| Exercises to complete |
A – In the text on obscure gastrointestinal bleeding, what range is given for the Meckel scan's sensitivity or diagnostic accuracy?
B – Continue the text on diagnostic tests for obscure gastrointestinal bleeding, starting after its final sentence.

| Excerpt |
+--
Spiral enteroscopy is basically a corkscrew type of overtube that is applied to the enteroscope that allows the small bowel to be plicated in a very rapid fashion. It also allows deep enteroscopy, and it's become our go-to test, as we use it in our institution, to get deep into the ileum. It allows the balloon enteroscopy and the spiral enteroscopy [to] be done antegrade, down the small bowel, or retrograde, back up into the small bowel, near the ileocecal valve. What we'll do frequently is tattoo how far we go with the antegrade approach and, if needed, come back through the ileocecal valve and get back to our tattoo, so you can basically image the entire small bowel that way.

Other Diagnostic Tests for Obscure Gastrointestinal Bleeding

I wanted to talk briefly about the other tests that are sometimes used for obscure GI bleeding.

Meckel Scan

One [test] is the Meckel scan, which is a scan that is used to look at the small bowel and specifically to identify gastric heterotopic mucosa, which is associated with GI bleeding from a Meckel diverticulum. Recognize that Meckel [diverticulum] is an embryologic remnant, and there is typically gastric ectopic tissue in the Meckel diverticulum if it's associated with bleeding. It's typically used in the far part of the small bowel, in the jejunum or ileum, and this scan allows the localization of gastric heterotopic mucosa. Sensitivity or diagnostic accuracy is around 50% to 90%, so it's not 100%. You can see false-positive [results] even still with other lesions, such as angiodysplasia and inflammatory lesions in the same place, so it's not, by any means, 100%. If you had the relapsing history of melena in a younger patient, then this may particularly be something that would be very helpful to go to.
+--
| Supplied records |
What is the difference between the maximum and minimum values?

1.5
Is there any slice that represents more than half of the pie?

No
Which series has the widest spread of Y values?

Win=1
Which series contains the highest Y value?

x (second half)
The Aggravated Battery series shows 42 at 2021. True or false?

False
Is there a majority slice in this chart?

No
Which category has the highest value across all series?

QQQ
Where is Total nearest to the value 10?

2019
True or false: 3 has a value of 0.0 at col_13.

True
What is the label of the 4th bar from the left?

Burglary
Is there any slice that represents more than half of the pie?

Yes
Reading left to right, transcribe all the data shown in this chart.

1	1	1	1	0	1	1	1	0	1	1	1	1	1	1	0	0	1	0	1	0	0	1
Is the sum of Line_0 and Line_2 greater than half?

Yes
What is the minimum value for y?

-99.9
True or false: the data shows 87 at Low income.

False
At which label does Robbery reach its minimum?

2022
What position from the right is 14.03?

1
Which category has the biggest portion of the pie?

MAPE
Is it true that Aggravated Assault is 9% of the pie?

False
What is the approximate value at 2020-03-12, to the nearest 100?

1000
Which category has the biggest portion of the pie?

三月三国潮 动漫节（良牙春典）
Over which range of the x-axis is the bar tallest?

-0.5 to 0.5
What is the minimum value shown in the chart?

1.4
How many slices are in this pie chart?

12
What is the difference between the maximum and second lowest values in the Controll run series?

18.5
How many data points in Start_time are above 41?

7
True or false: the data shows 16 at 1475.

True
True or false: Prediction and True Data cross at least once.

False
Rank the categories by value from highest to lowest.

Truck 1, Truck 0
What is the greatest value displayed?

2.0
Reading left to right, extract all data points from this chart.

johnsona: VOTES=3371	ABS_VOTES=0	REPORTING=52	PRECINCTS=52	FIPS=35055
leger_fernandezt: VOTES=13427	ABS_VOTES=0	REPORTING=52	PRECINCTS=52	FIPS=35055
+--
| Answers by item number |
A – Around 50% to 90%.

B –
Bleeding Scans and Angiography

Bleeding scans and angiography should not play a role in the obscure GI bleeding that's not active. In patients who you're working up for iron deficiency or repetitive heme-positive stool, they [bleeding scans and angiography] really have no diagnostic yield. In the setting of an acute active bleed, they may be very helpful.

Nuclear Medicine Test

Sensitivity is much better for the nuclear medicine test. Again, this is a test that labels the red cells, and these are extruded into the bowel (small or large) lumen. By continuous acquisition, you can identify active GI bleeding with a sensitivity anywhere from 0.04 to 0.1 mL/minute. So again, sensitivity is very good when compared with [that of] a standard angiogram, where the sensitivity to detect a bleed is around 1 mL per minute. With new digital subtraction angiography, that [the sensitivity to detect a bleed] gets down to around 0.5 cc per minute. But again, [angiography is] less sensitive than the nuclear medicine test.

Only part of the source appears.